- _Working data_:
--------------------------------------------------
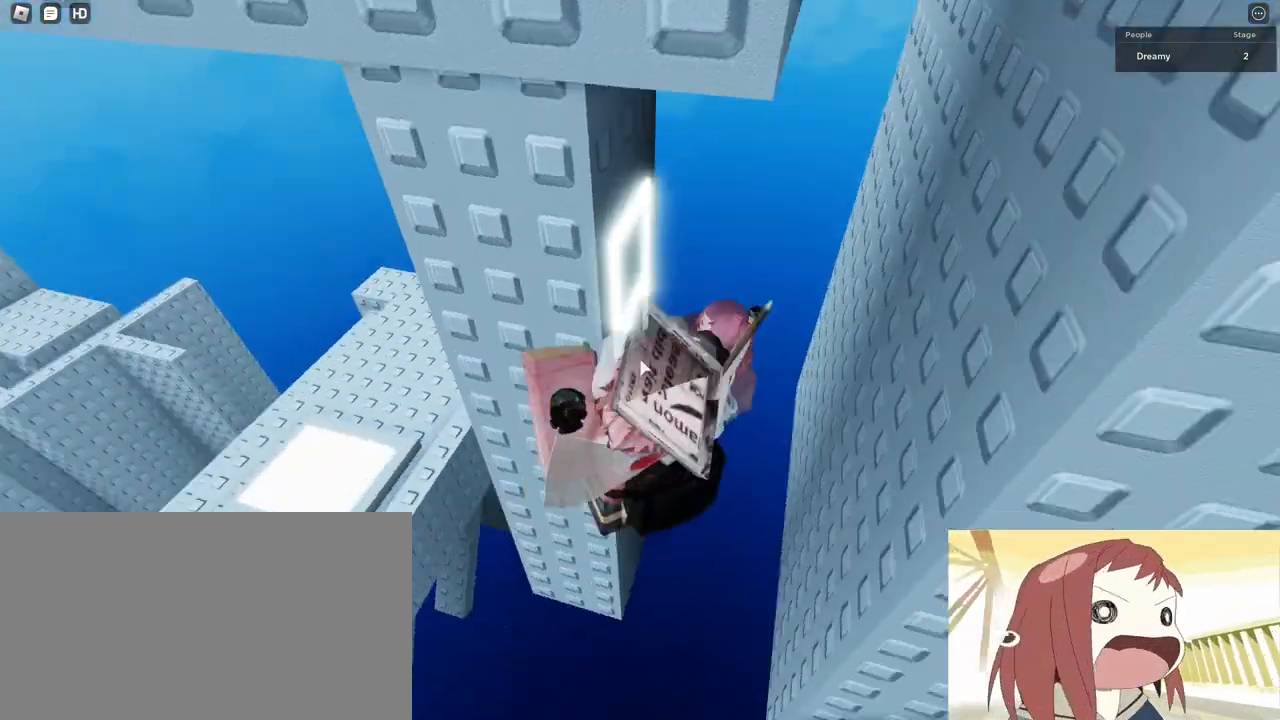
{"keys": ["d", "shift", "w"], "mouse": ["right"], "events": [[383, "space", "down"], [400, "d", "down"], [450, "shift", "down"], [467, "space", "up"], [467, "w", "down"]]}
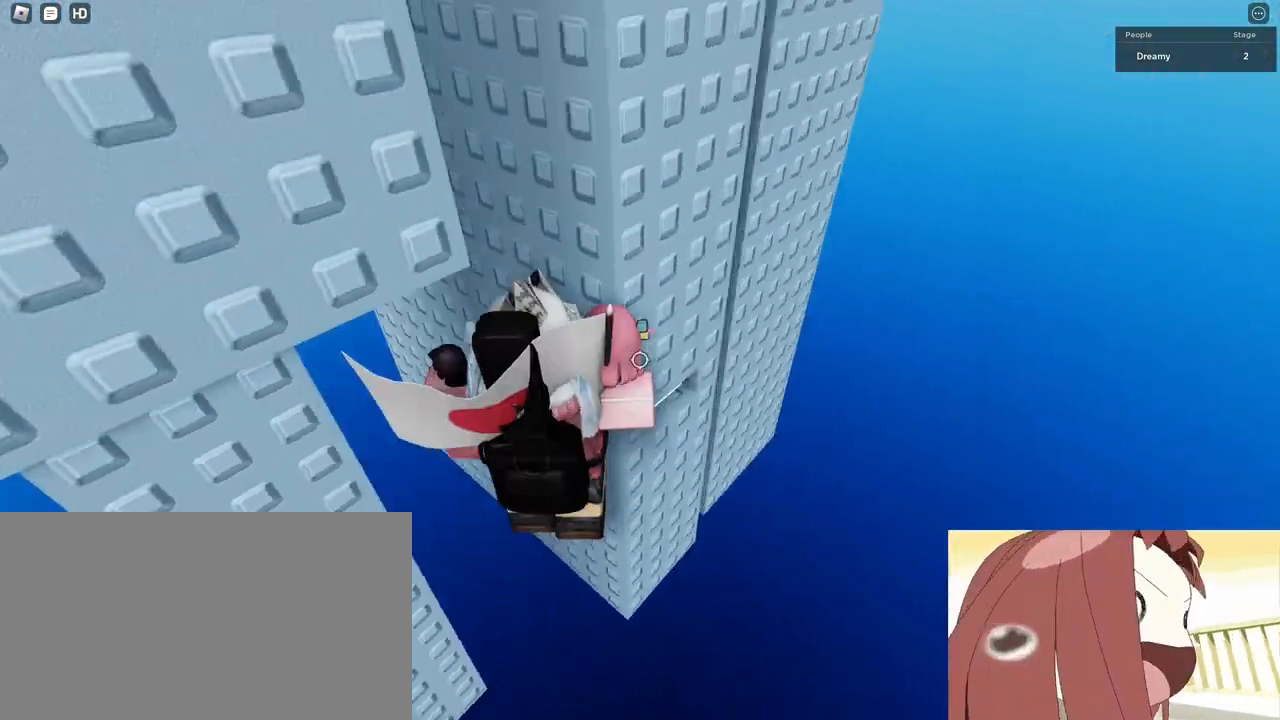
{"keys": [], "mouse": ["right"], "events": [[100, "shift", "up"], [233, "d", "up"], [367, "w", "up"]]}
--------------------------------------------------
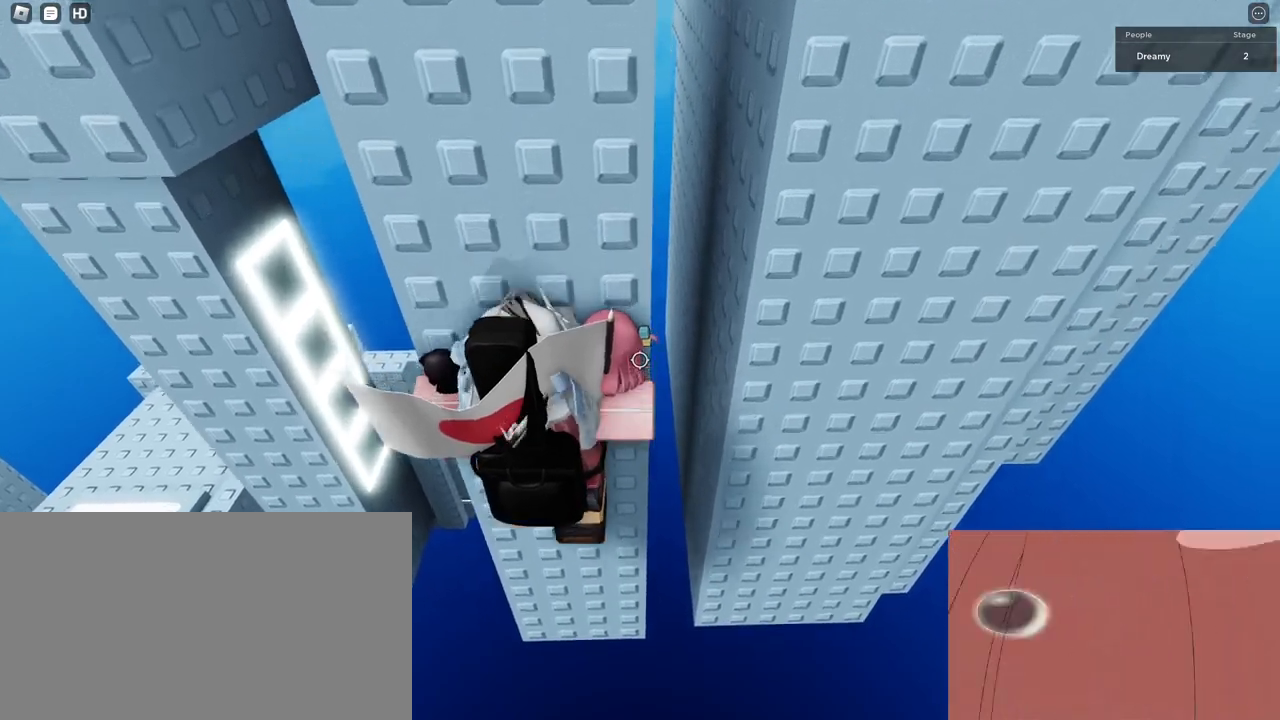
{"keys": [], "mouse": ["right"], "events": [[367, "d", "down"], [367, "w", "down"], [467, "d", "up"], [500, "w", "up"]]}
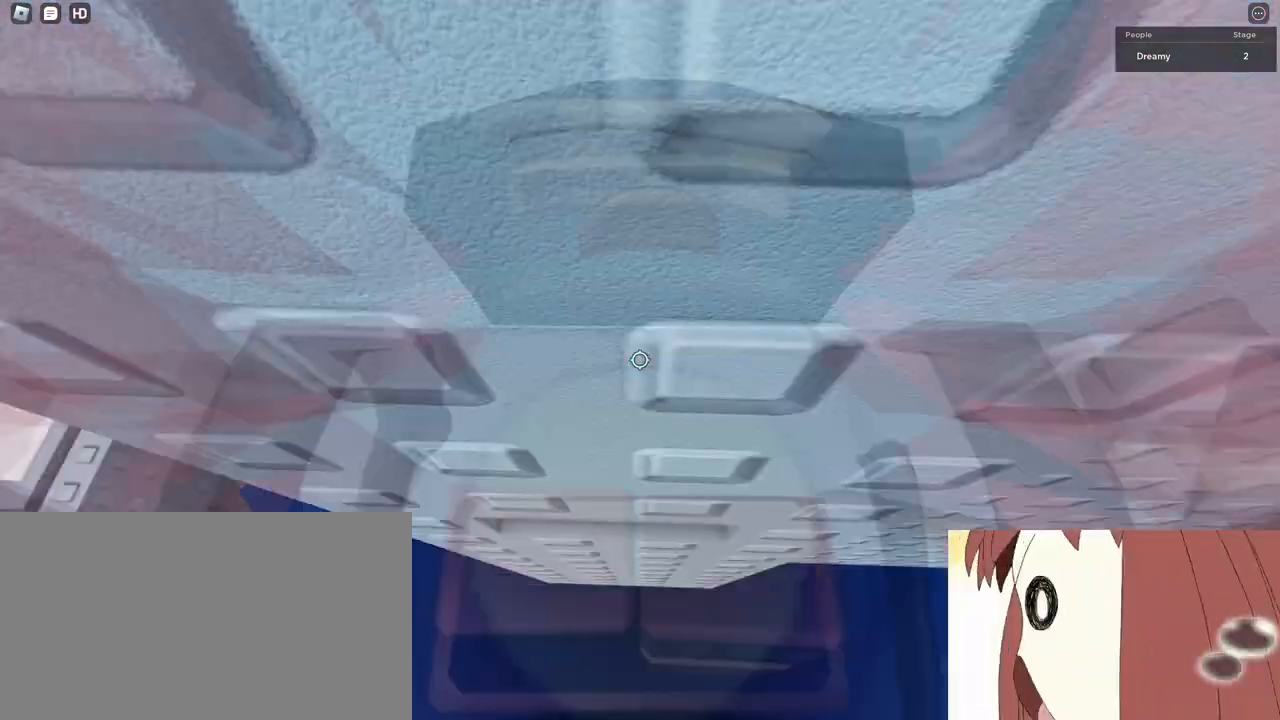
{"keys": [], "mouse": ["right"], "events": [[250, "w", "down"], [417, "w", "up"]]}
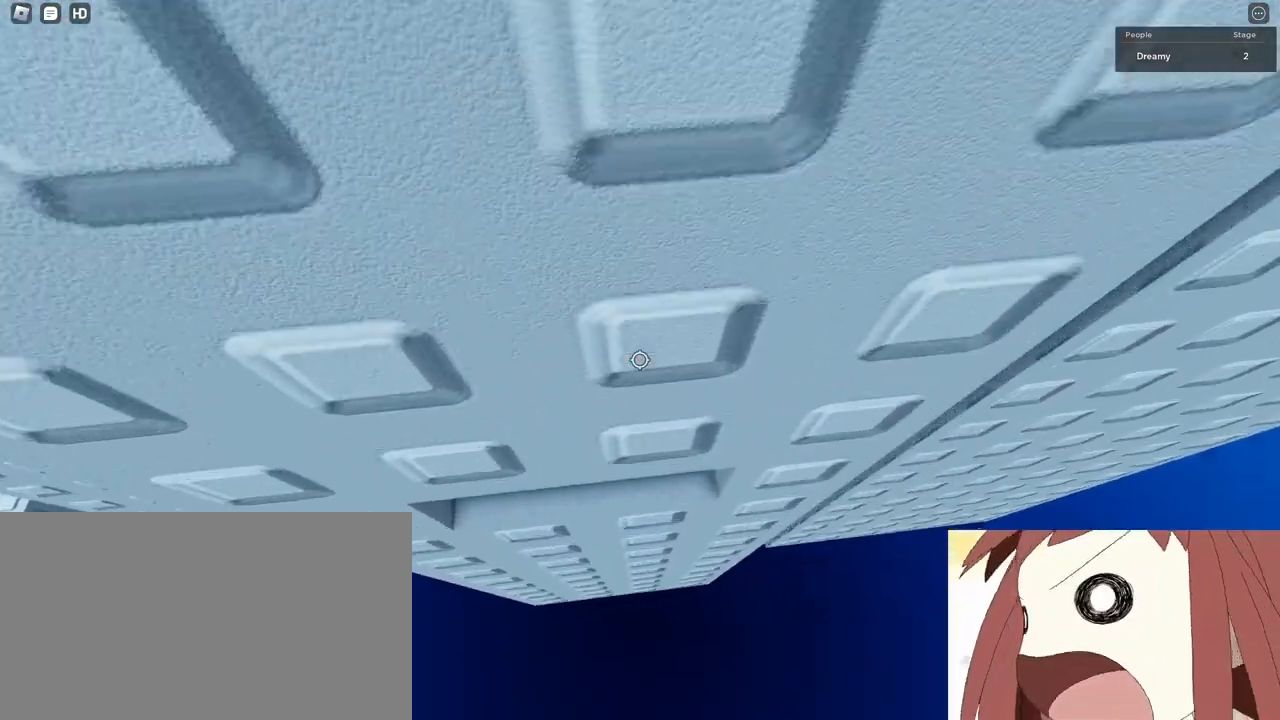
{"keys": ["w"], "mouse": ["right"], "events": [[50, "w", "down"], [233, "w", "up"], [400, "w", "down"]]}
--------------------------------------------------
- _Work to complete_: Filter the listing above for lines with the word "down", and copy each one you find.

- _Answer to this problem_:
{"keys": ["d", "shift", "w"], "mouse": ["right"], "events": [[383, "space", "down"], [400, "d", "down"], [450, "shift", "down"], [467, "space", "up"], [467, "w", "down"]]}
{"keys": [], "mouse": ["right"], "events": [[367, "d", "down"], [367, "w", "down"], [467, "d", "up"], [500, "w", "up"]]}
{"keys": [], "mouse": ["right"], "events": [[250, "w", "down"], [417, "w", "up"]]}
{"keys": ["w"], "mouse": ["right"], "events": [[50, "w", "down"], [233, "w", "up"], [400, "w", "down"]]}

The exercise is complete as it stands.